Originally Posted by
Shamino
Why would I try to use a sound file as a text file ever?
Sounds like the code in question has a lot of pointers to the base class being passed around. Really, the only purpose of the base class is to let you stuff all these different types into the same map.
The basic architectural issue is, how do you get stuff out of the map in a type-safe way? If you design it so that the caller asks for something by name, and a base class pointer is handed back, you have the problem of determining what the actual type of that object is. But by accessing the database a different way you can get around this problem.
Instead of having the DB return a pointer, you call the lookup and pass it a pointer to an "acceptor" object which accepts the looked-up pointer via a function call. This leaves the decision about what type of object it is UP TO THE OBJECT ITSELF, because it will invoke the proper accept function on the acceptor object:
Code:
// abstract Acceptor base class -- classes interested in looking things up from a database
// will derive from this.
class Acceptor
{
public:
virtual ~Acceptor() { }
virtual bool acceptSound(DBSoundObject *ptr) = 0;
virtual bool acceptText(DBTextObject *txt) = 0;
};
// Database object base class -- all objects stored in the database derive from this and
// override the put() method to call the appropriate acceptor function.

# [RECORDED DATA]
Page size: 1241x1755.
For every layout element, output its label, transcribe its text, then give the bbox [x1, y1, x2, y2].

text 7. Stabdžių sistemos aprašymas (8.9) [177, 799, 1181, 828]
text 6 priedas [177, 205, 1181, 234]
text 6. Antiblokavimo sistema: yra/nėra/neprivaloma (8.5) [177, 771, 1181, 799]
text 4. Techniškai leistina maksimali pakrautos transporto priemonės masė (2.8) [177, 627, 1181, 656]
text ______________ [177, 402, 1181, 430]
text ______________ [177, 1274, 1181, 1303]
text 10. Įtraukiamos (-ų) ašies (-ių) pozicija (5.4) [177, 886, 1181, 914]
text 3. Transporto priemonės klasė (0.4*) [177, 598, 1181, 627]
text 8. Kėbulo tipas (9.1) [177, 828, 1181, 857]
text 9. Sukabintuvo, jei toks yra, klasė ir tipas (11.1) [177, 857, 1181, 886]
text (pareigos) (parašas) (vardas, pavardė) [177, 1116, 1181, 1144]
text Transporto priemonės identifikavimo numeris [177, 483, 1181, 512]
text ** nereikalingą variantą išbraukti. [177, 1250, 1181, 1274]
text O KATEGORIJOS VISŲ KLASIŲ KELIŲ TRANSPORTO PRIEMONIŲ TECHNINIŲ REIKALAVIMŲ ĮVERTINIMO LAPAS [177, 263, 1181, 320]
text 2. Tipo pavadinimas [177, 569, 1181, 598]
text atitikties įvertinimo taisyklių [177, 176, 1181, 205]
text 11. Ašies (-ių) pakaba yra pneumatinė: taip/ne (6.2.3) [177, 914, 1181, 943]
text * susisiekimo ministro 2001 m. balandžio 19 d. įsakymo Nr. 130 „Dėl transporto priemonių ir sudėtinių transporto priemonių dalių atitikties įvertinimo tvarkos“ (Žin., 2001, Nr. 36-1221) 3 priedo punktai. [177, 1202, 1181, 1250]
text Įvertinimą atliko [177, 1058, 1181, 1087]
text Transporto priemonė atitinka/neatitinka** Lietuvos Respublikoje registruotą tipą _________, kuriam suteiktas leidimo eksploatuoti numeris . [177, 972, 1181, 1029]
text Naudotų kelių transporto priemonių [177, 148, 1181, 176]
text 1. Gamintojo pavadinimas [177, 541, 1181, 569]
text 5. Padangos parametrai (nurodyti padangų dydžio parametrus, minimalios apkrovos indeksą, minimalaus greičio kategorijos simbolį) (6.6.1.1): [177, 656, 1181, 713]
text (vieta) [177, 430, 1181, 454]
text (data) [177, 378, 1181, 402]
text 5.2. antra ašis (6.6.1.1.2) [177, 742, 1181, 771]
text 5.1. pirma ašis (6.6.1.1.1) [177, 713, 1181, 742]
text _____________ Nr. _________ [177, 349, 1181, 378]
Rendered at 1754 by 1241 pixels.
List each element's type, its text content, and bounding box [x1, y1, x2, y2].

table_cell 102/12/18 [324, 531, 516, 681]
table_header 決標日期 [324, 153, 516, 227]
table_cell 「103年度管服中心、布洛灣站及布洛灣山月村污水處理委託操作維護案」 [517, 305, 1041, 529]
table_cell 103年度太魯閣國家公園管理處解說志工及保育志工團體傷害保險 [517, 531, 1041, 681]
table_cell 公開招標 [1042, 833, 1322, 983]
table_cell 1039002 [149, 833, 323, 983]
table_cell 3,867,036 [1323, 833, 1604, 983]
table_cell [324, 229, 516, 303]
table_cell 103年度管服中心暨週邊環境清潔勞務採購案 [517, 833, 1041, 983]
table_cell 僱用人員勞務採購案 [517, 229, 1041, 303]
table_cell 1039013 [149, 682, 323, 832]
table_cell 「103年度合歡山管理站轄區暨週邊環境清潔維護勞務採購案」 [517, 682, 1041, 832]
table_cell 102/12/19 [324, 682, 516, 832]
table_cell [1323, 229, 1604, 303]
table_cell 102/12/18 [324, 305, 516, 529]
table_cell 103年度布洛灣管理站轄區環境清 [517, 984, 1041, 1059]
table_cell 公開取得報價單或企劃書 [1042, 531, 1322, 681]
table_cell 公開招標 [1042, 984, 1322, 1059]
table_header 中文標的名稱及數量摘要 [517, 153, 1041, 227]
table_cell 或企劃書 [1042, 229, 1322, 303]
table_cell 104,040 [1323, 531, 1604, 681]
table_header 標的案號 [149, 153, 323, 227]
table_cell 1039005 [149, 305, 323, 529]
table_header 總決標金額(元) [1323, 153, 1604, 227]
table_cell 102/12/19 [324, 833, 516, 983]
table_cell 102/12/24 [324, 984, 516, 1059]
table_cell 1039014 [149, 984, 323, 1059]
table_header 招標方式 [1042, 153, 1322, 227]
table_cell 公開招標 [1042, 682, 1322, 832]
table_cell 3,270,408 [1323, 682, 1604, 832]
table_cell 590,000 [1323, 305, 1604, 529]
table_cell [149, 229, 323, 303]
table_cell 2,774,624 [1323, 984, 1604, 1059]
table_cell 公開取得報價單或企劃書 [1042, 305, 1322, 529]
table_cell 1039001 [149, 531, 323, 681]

# [WORK ORDER 1]
Which class names appear in the code of the forum post on type-safe database lookups?
# [WORK ORDER 2]
Please carry on the forum post on type-safe database lookups from its last line, starting with the database object base class that its closing comment describes.
The rows are from a different source than the forum post on type-safe database lookups.

# [ANSWER BOX 1]
Acceptor, DBSoundObject, DBTextObject

# [ANSWER BOX 2]
class DBObject
{
virtual ~DBObject { }
virtual bool put(Acceptor *acc) { return false; }
};
class DBSoundObject : public DBObject
{
public:
bool put(Acceptor *acc)
{
return acc->acceptSound(this);
}
};
class DBTextObject : public DBObject
{
public:
bool put(Acceptor *acc)
{
return acc->acceptText(this);
}
};
Now, the things you store in the maps are shared pointers to DBObject objects. To do a lookup, you get the DBObject from the map, then you call its put() method and pass a pointer to the Acceptor object, i.e., the object which was trying to do the lookup.
Code:
DBObject *obj = some_map[some_string];
if(obj)
{
// Get the result and pass it to this, which accepts it with one of the various acceptor
// functions
obj->put(this);
}
Or, if you know for sure that obj will never come back null, the more compact:
Code:
some_map[some_string]->put(this);
It seems sort of roundabout, but you should be able to see that there is no way an object could ever be treated as the wrong type, because the object itself knows what its type is, and the object decides which accept() method to call on the Acceptor.
So you derive from Acceptor and override the various accept() functions to accept the lookup-up objects and do whatever needs to be done with them.